#### EXERCISE DIRECTIONS
Below are records with pictures in them; print them exactly, omitting the pictures.

[Page-level text extractions]
----------

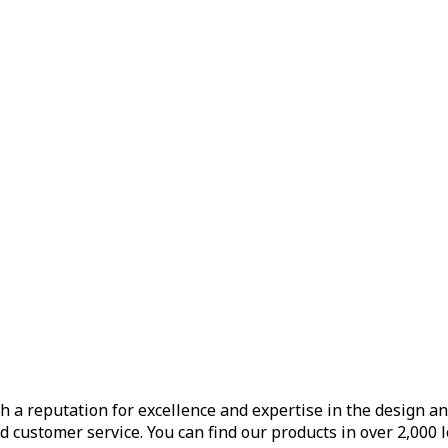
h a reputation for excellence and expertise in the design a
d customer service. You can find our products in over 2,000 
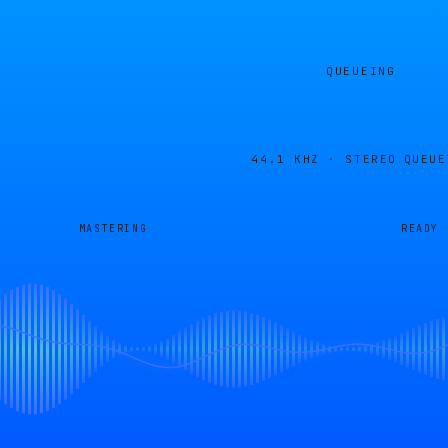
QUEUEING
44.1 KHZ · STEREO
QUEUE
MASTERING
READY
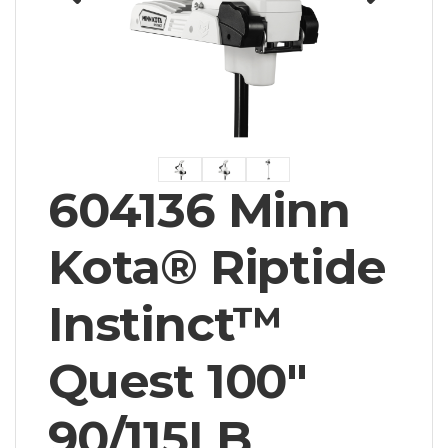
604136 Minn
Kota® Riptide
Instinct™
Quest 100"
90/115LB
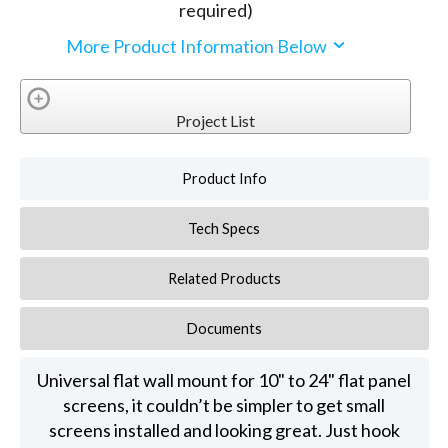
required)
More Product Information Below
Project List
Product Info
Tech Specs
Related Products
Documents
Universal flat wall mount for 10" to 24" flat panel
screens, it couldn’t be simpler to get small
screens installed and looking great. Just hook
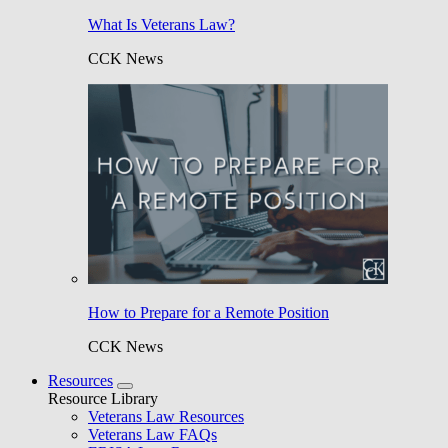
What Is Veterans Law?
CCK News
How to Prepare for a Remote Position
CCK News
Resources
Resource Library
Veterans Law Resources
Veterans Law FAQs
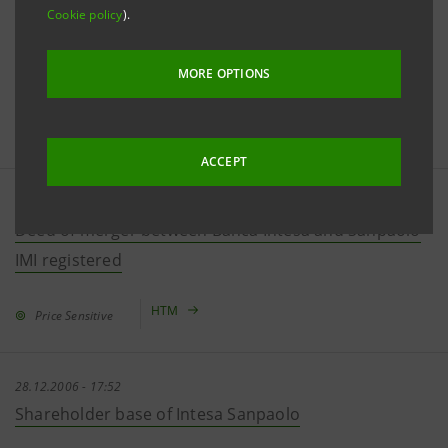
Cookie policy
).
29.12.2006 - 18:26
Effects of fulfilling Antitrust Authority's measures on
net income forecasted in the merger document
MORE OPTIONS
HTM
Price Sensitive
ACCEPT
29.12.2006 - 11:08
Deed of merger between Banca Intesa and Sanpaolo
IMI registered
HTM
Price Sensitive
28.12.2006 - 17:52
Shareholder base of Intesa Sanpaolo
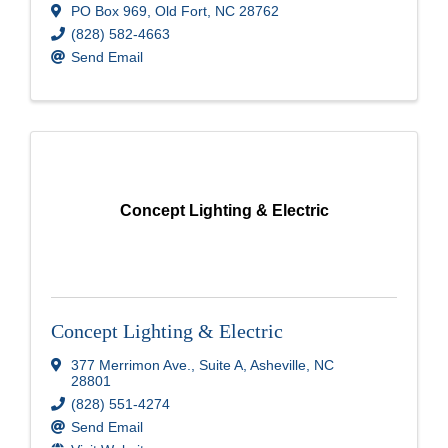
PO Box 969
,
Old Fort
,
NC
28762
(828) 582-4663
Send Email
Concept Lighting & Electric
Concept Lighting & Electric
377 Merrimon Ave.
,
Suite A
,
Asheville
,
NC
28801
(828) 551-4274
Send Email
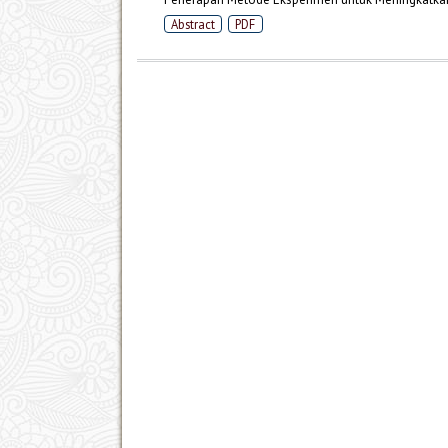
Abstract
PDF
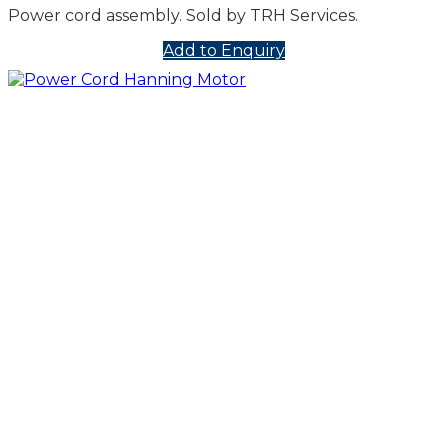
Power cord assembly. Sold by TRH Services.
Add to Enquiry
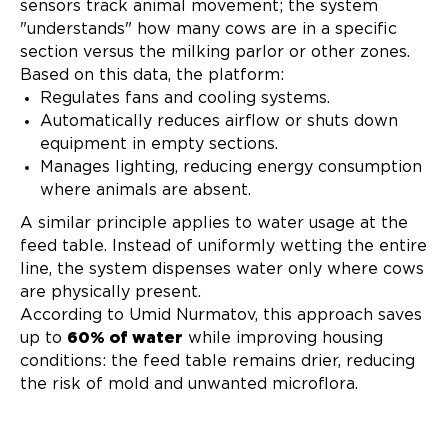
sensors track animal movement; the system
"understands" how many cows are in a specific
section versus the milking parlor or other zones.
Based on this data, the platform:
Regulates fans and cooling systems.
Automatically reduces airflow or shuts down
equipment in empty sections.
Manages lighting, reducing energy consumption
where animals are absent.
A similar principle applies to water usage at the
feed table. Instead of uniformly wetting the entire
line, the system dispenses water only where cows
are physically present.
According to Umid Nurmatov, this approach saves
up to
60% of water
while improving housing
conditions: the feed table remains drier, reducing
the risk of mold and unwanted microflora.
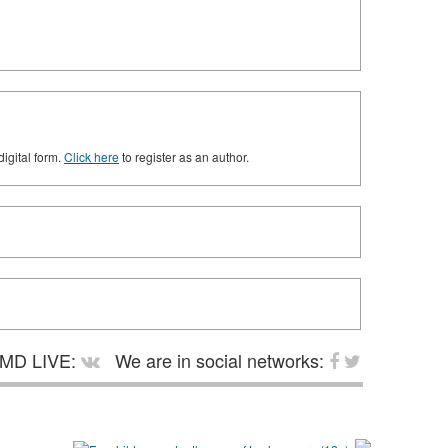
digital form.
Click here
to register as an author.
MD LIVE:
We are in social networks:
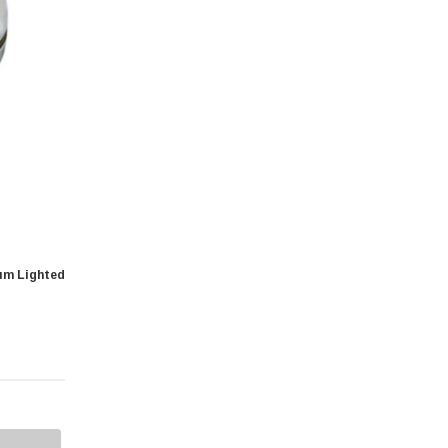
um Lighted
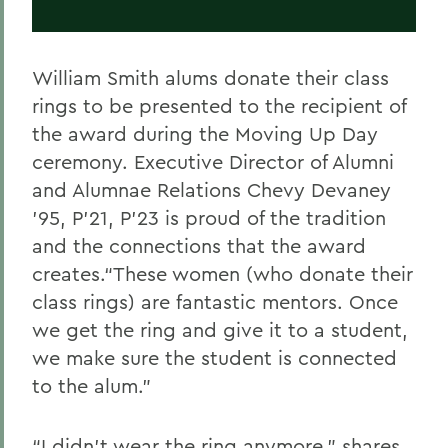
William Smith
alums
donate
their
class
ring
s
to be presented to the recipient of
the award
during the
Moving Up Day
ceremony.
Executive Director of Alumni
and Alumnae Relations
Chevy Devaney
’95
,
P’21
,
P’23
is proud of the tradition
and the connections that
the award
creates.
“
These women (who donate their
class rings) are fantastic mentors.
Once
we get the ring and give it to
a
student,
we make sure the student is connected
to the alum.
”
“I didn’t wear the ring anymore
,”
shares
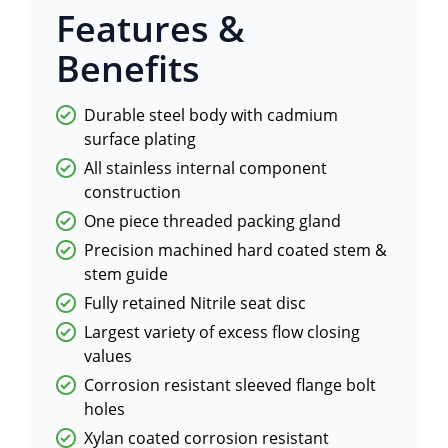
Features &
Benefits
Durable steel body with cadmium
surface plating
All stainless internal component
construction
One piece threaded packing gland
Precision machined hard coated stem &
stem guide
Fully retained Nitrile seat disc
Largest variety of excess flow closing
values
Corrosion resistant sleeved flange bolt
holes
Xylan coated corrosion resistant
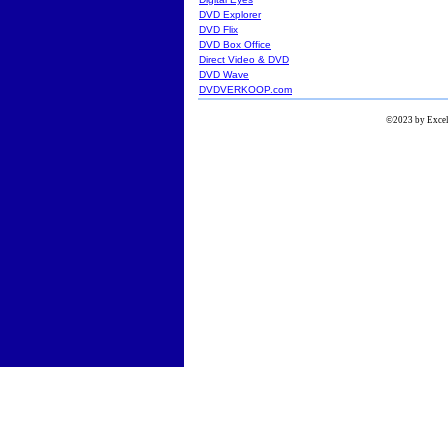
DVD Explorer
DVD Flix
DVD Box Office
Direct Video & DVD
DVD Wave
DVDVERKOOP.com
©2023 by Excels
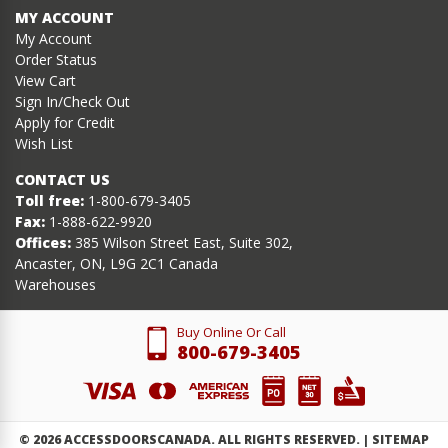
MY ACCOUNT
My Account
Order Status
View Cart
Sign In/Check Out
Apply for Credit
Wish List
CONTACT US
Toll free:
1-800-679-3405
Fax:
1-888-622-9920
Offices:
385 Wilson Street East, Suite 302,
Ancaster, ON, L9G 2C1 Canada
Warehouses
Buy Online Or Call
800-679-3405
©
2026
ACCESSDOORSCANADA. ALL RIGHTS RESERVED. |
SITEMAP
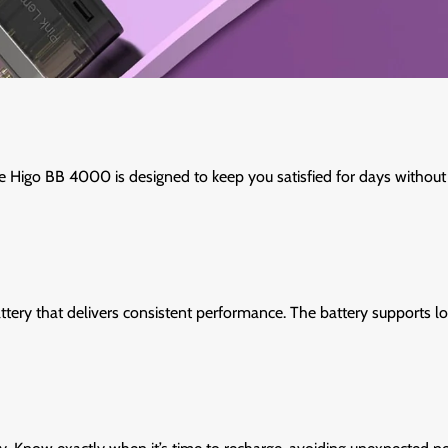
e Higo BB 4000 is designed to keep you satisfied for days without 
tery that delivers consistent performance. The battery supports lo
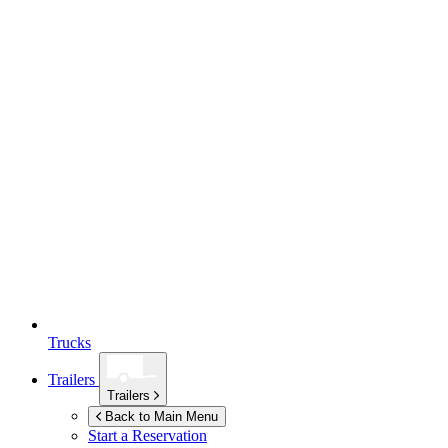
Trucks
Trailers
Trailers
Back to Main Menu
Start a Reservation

----------

#### ANSWER SECTION
h a reputation for excellence and expertise in the design a
d customer service. You can find our products in over 2,000 
QUEUEING
44.1 KHZ · STEREO
QUEUE
MASTERING
READY
604136 Minn
Kota® Riptide
Instinct™
Quest 100"
90/115LB
required)
More Product Information Below
Project List
Product Info
Tech Specs
Related Products
Documents
Universal flat wall mount for 10" to 24" flat panel
screens, it couldn’t be simpler to get small
screens installed and looking great. Just hook
What Is Veterans Law?
CCK News
How to Prepare for a Remote Position
CCK News
Resources
Resource Library
Veterans Law Resources
Veterans Law FAQs
Cookie policy
).
29.12.2006 - 18:26
Effects of fulfilling Antitrust Authority's measures on
net income forecasted in the merger document
MORE OPTIONS
HTM
Price Sensitive
ACCEPT
29.12.2006 - 11:08
Deed of merger between Banca Intesa and Sanpaolo
IMI registered
HTM
Price Sensitive
28.12.2006 - 17:52
Shareholder base of Intesa Sanpaolo
PO Box 969
,
Old Fort
,
NC
28762
(828) 582-4663
Send Email
Concept Lighting & Electric
Concept Lighting & Electric
377 Merrimon Ave.
,
Suite A
,
Asheville
,
NC
28801
(828) 551-4274
Send Email
Abstract
PDF
Power cord assembly. Sold by TRH Services.
Add to Enquiry
sensors track animal movement; the system
"understands" how many cows are in a specific
section versus the milking parlor or other zones.
Based on this data, the platform:
Regulates fans and cooling systems.
Automatically reduces airflow or shuts down
equipment in empty sections.
Manages lighting, reducing energy consumption
where animals are absent.
A similar principle applies to water usage at the
feed table. Instead of uniformly wetting the entire
line, the system dispenses water only where cows
are physically present.
According to Umid Nurmatov, this approach saves
up to
60% of water
while improving housing
conditions: the feed table remains drier, reducing
the risk of mold and unwanted microflora.
digital form.
Click here
to register as an author.
MD LIVE:
We are in social networks:
um Lighted
William Smith
alums
donate
their
class
ring
s
to be presented to the recipient of
the award
during the
Moving Up Day
ceremony.
Executive Director of Alumni
and Alumnae Relations
Chevy Devaney
’95
,
P’21
,
P’23
is proud of the tradition
and the connections that
the award
creates.
“
These women (who donate their
class rings) are fantastic mentors.
Once
we get the ring and give it to
a
student,
we make sure the student is connected
to the alum.
”
“I didn’t wear the ring anymore
,”
shares
Features &
Benefits
Durable steel body with cadmium
surface plating
All stainless internal component
construction
One piece threaded packing gland
Precision machined hard coated stem &
stem guide
Fully retained Nitrile seat disc
Largest variety of excess flow closing
values
Corrosion resistant sleeved flange bolt
holes
Xylan coated corrosion resistant
DVD Explorer
DVD Flix
DVD Box Office
Direct Video & DVD
DVD Wave
DVDVERKOOP.com
©2023 by Excels
MY ACCOUNT
My Account
Order Status
View Cart
Sign In/Check Out
Apply for Credit
Wish List
CONTACT US
Toll free:
1-800-679-3405
Fax:
1-888-622-9920
Offices:
385 Wilson Street East, Suite 302,
Ancaster, ON, L9G 2C1 Canada
Warehouses
Buy Online Or Call
800-679-3405
©
2026
ACCESSDOORSCANADA. ALL RIGHTS RESERVED. |
SITEMAP
e Higo BB 4000 is designed to keep you satisfied for days without 
tery that delivers consistent performance. The battery supports lo
Trucks
Trailers
Trailers
Back to Main Menu
Start a Reservation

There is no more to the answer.